- **DATA UNDER STUDY**:

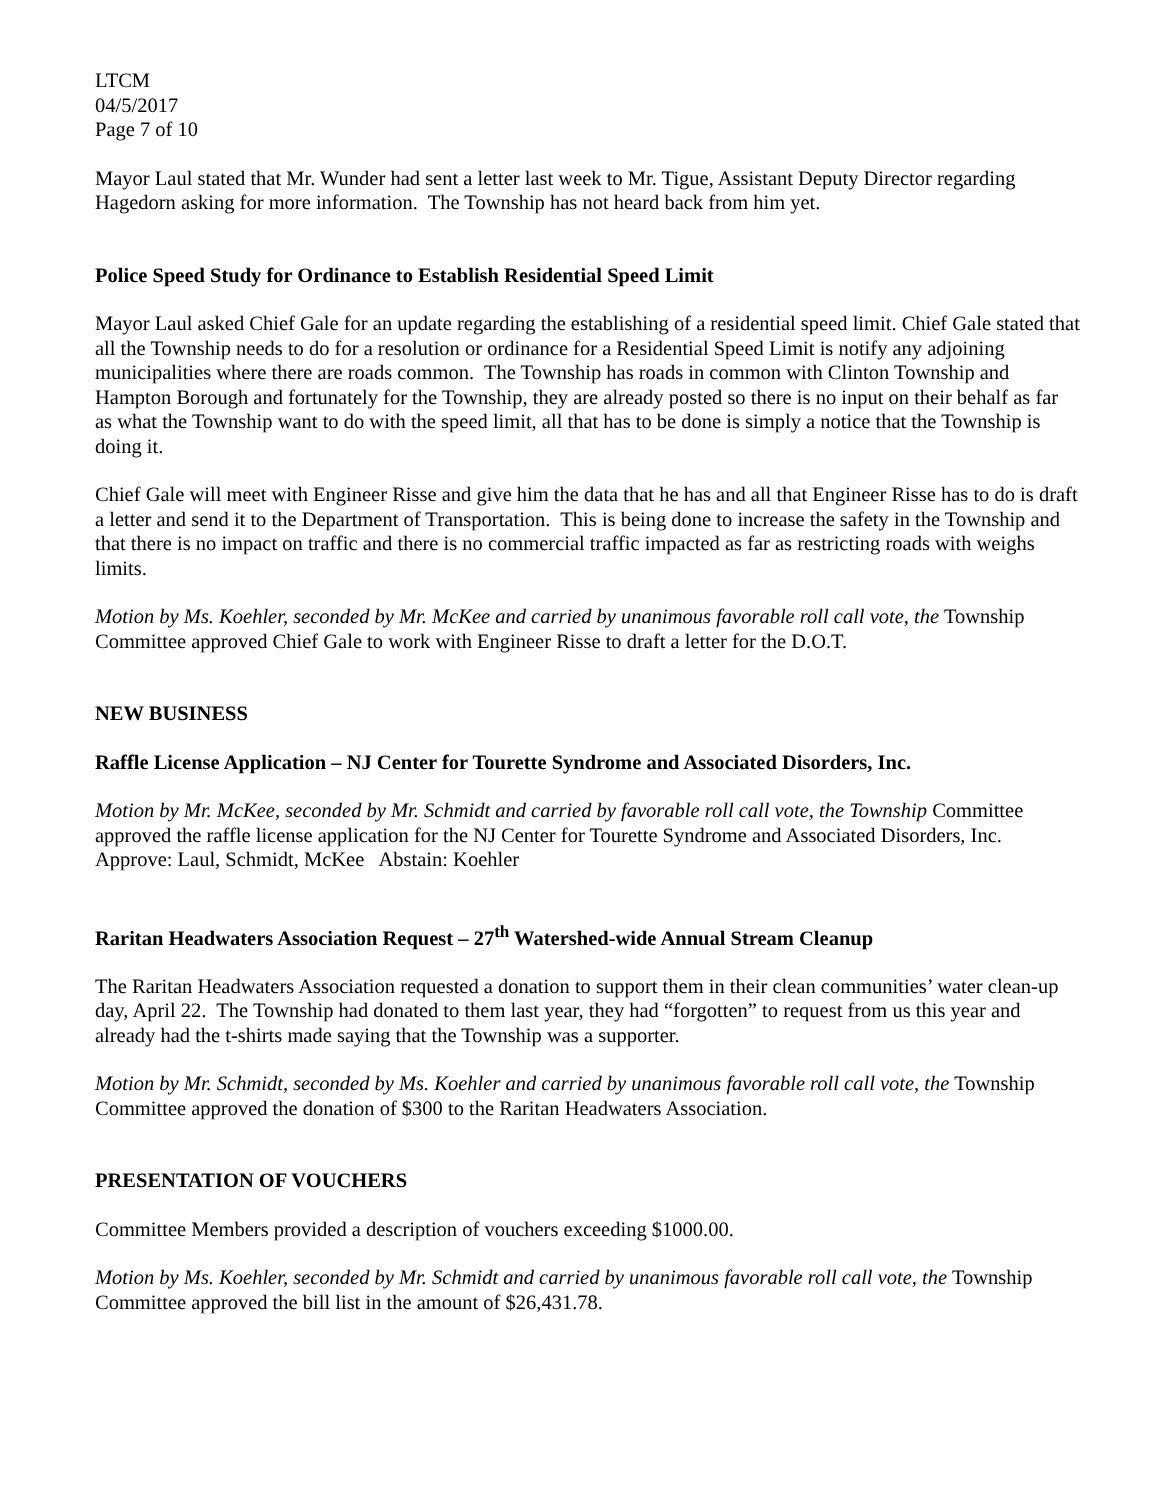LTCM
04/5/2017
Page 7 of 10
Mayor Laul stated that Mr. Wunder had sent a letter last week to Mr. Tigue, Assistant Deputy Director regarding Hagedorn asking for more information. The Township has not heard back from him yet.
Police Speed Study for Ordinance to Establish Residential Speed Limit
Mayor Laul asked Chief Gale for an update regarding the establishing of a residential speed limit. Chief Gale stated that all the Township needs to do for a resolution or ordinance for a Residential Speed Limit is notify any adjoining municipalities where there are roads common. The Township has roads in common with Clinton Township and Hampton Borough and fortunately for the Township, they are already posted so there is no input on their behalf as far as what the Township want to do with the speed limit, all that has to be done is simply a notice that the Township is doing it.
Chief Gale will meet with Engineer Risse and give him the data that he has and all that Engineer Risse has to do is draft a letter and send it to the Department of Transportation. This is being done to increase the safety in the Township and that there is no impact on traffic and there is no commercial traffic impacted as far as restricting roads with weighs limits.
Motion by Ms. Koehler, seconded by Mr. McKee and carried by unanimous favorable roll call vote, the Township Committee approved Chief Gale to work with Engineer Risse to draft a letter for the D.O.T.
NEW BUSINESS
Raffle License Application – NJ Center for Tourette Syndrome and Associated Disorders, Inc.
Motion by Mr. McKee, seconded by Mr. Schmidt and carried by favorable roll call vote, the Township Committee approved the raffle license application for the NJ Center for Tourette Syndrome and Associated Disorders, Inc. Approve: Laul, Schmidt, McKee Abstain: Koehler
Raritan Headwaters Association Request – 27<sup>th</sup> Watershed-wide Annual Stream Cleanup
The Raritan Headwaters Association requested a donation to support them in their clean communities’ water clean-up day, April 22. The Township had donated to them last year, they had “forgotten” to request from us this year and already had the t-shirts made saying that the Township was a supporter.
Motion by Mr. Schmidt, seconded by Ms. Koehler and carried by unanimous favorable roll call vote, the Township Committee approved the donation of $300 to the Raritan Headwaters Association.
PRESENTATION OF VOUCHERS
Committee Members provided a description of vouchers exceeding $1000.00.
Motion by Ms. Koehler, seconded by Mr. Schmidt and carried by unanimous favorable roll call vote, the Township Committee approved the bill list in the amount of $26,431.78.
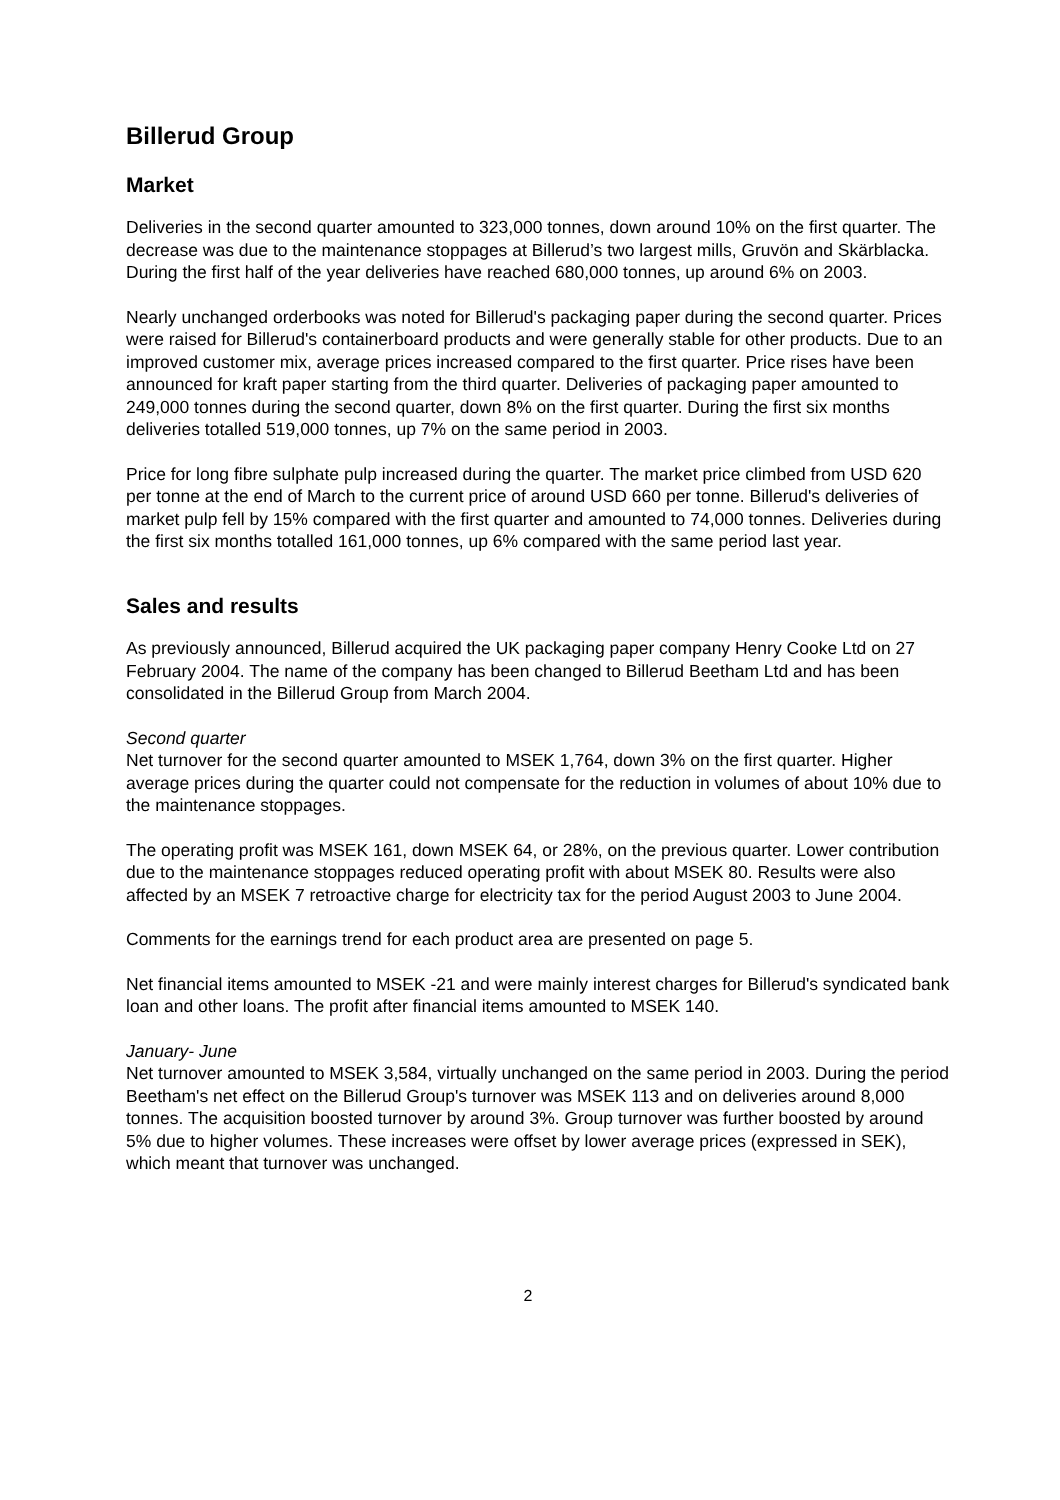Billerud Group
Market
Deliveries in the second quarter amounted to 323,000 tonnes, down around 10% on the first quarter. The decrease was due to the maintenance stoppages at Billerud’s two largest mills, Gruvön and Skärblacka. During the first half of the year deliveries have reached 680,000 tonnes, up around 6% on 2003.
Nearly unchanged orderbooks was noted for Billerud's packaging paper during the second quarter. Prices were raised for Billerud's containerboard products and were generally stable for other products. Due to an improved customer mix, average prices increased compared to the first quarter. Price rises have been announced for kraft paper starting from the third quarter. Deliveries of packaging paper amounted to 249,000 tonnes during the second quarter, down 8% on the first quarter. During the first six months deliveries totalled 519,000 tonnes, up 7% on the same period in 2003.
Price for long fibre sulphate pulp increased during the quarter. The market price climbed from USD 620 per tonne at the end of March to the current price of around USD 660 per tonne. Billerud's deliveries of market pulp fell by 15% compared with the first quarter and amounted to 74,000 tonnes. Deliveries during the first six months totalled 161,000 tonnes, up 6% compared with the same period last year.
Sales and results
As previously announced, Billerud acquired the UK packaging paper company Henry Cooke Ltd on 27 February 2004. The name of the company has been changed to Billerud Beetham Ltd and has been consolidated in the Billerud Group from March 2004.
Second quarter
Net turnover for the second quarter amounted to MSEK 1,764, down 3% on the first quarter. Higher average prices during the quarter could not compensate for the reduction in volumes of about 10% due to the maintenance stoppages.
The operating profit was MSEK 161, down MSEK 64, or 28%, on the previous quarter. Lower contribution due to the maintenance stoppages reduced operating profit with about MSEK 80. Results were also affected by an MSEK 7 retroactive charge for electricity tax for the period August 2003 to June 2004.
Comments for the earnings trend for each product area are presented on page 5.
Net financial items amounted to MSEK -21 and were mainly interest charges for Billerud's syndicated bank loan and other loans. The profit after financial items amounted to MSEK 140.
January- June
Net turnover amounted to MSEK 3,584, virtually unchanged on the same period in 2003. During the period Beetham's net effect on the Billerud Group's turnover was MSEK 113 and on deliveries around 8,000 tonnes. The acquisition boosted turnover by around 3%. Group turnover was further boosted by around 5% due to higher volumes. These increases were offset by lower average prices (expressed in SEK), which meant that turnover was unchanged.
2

- **HOW TO COMPLETE THIS TASK**:
Repeat every entry above exactly; images stay out of the copy.

- **EXERCISE ANSWER**:
LTCM
04/5/2017
Page 7 of 10
Mayor Laul stated that Mr. Wunder had sent a letter last week to Mr. Tigue, Assistant Deputy Director regarding Hagedorn asking for more information. The Township has not heard back from him yet.
Police Speed Study for Ordinance to Establish Residential Speed Limit
Mayor Laul asked Chief Gale for an update regarding the establishing of a residential speed limit. Chief Gale stated that all the Township needs to do for a resolution or ordinance for a Residential Speed Limit is notify any adjoining municipalities where there are roads common. The Township has roads in common with Clinton Township and Hampton Borough and fortunately for the Township, they are already posted so there is no input on their behalf as far as what the Township want to do with the speed limit, all that has to be done is simply a notice that the Township is doing it.
Chief Gale will meet with Engineer Risse and give him the data that he has and all that Engineer Risse has to do is draft a letter and send it to the Department of Transportation. This is being done to increase the safety in the Township and that there is no impact on traffic and there is no commercial traffic impacted as far as restricting roads with weighs limits.
Motion by Ms. Koehler, seconded by Mr. McKee and carried by unanimous favorable roll call vote, the Township Committee approved Chief Gale to work with Engineer Risse to draft a letter for the D.O.T.
NEW BUSINESS
Raffle License Application – NJ Center for Tourette Syndrome and Associated Disorders, Inc.
Motion by Mr. McKee, seconded by Mr. Schmidt and carried by favorable roll call vote, the Township Committee approved the raffle license application for the NJ Center for Tourette Syndrome and Associated Disorders, Inc. Approve: Laul, Schmidt, McKee Abstain: Koehler
Raritan Headwaters Association Request – 27<sup>th</sup> Watershed-wide Annual Stream Cleanup
The Raritan Headwaters Association requested a donation to support them in their clean communities’ water clean-up day, April 22. The Township had donated to them last year, they had “forgotten” to request from us this year and already had the t-shirts made saying that the Township was a supporter.
Motion by Mr. Schmidt, seconded by Ms. Koehler and carried by unanimous favorable roll call vote, the Township Committee approved the donation of $300 to the Raritan Headwaters Association.
PRESENTATION OF VOUCHERS
Committee Members provided a description of vouchers exceeding $1000.00.
Motion by Ms. Koehler, seconded by Mr. Schmidt and carried by unanimous favorable roll call vote, the Township Committee approved the bill list in the amount of $26,431.78.
Billerud Group
Market
Deliveries in the second quarter amounted to 323,000 tonnes, down around 10% on the first quarter. The decrease was due to the maintenance stoppages at Billerud’s two largest mills, Gruvön and Skärblacka. During the first half of the year deliveries have reached 680,000 tonnes, up around 6% on 2003.
Nearly unchanged orderbooks was noted for Billerud's packaging paper during the second quarter. Prices were raised for Billerud's containerboard products and were generally stable for other products. Due to an improved customer mix, average prices increased compared to the first quarter. Price rises have been announced for kraft paper starting from the third quarter. Deliveries of packaging paper amounted to 249,000 tonnes during the second quarter, down 8% on the first quarter. During the first six months deliveries totalled 519,000 tonnes, up 7% on the same period in 2003.
Price for long fibre sulphate pulp increased during the quarter. The market price climbed from USD 620 per tonne at the end of March to the current price of around USD 660 per tonne. Billerud's deliveries of market pulp fell by 15% compared with the first quarter and amounted to 74,000 tonnes. Deliveries during the first six months totalled 161,000 tonnes, up 6% compared with the same period last year.
Sales and results
As previously announced, Billerud acquired the UK packaging paper company Henry Cooke Ltd on 27 February 2004. The name of the company has been changed to Billerud Beetham Ltd and has been consolidated in the Billerud Group from March 2004.
Second quarter
Net turnover for the second quarter amounted to MSEK 1,764, down 3% on the first quarter. Higher average prices during the quarter could not compensate for the reduction in volumes of about 10% due to the maintenance stoppages.
The operating profit was MSEK 161, down MSEK 64, or 28%, on the previous quarter. Lower contribution due to the maintenance stoppages reduced operating profit with about MSEK 80. Results were also affected by an MSEK 7 retroactive charge for electricity tax for the period August 2003 to June 2004.
Comments for the earnings trend for each product area are presented on page 5.
Net financial items amounted to MSEK -21 and were mainly interest charges for Billerud's syndicated bank loan and other loans. The profit after financial items amounted to MSEK 140.
January- June
Net turnover amounted to MSEK 3,584, virtually unchanged on the same period in 2003. During the period Beetham's net effect on the Billerud Group's turnover was MSEK 113 and on deliveries around 8,000 tonnes. The acquisition boosted turnover by around 3%. Group turnover was further boosted by around 5% due to higher volumes. These increases were offset by lower average prices (expressed in SEK), which meant that turnover was unchanged.
2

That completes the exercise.